。・*・。。*・Cherry Blossom Ⅱ・*・。。*・。


戸惑った男を強引に抱きしめて、男の背後に映った龍崎 朔羅の方をちらりと窺うと―――彼女は慌てて視線を逸らし、足早に去っていった。


何も知らないただの女子高生かと思っていたのに―――あの視線は只者が見せる目じゃなかった。


あなどれない子ね。


そう思いながら唇を離す。


「「…………」」


目の前の男と無言で見詰め合って、少しの沈黙が流れ、そして同じタイミングで口元を拭った。


そして目の前のグラスに入った飲み物を一気飲みするのも同じタイミング。


「何よ、人をバイ菌扱いして」


「そっちこそ」と男はふっと笑った。


再三言うが、あたしとこいつとは恋人関係でもなんでもない。


こいつがあたしの泊るホテルの部屋に泊っていったこともあるけど、男女の艶かしい雰囲気にもならなかった。


同じベッドで眠っても、お互い少しも意識をしていない。
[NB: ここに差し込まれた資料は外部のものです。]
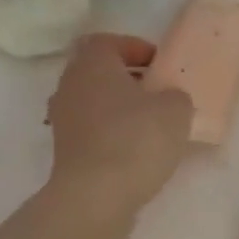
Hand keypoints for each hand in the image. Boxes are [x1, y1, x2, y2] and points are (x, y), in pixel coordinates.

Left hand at [46, 34, 193, 222]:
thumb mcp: (175, 110)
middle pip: (98, 73)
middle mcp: (70, 86)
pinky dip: (111, 136)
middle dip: (127, 80)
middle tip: (157, 93)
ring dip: (119, 110)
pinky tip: (135, 153)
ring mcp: (63, 121)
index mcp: (92, 64)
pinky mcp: (65, 153)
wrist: (95, 197)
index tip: (159, 64)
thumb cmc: (135, 140)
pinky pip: (92, 133)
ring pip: (94, 104)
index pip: (108, 42)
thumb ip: (175, 96)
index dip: (135, 48)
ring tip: (150, 126)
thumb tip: (168, 100)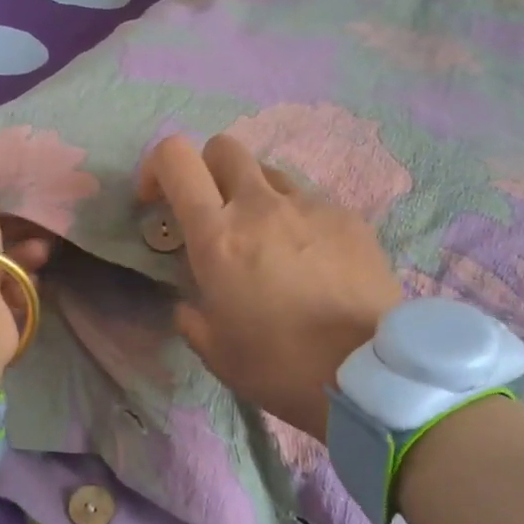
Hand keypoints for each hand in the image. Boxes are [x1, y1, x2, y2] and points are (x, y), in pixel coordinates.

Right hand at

手を出されることもなければ、こちらから仕掛ける気分にもならなかった。


大体タイプじゃないし、特別気が合うわけでもない。






そう―――こいつは協力者以外何者でもない。お互いの利害が一致しただけ。






あたしの好みのタイプは―――





そうね……虎間 戒みたいな男かしら。





こんな間柄でなければ、彼に惹かれていたと思うし、もっと純粋に彼のことを知りたいと思う。それぐらい彼には惹かれる何かが備わっていた。


そう、あたしは彼の基本的なデータを入手したけど、彼の考えてることや本質は実はよく知らない。




「深く知るのは―――ベッドで、かしらね♪」




意味深に笑みを浮かべたあたしに、


「大胆な発言だな。でもそうゆう過激な女は嫌いじゃない」


男は口元に薄い笑みを浮かべた。


あたしはちょっと肩をすくめただけに留めておいて、それ以上深くは考えを伝えるつもりはなかった。


虎間 戒を誘惑して、朔羅との間とを壊す―――なんて安易な考えだけど、だけどあの二人にはきっと絶大な効果がある筈。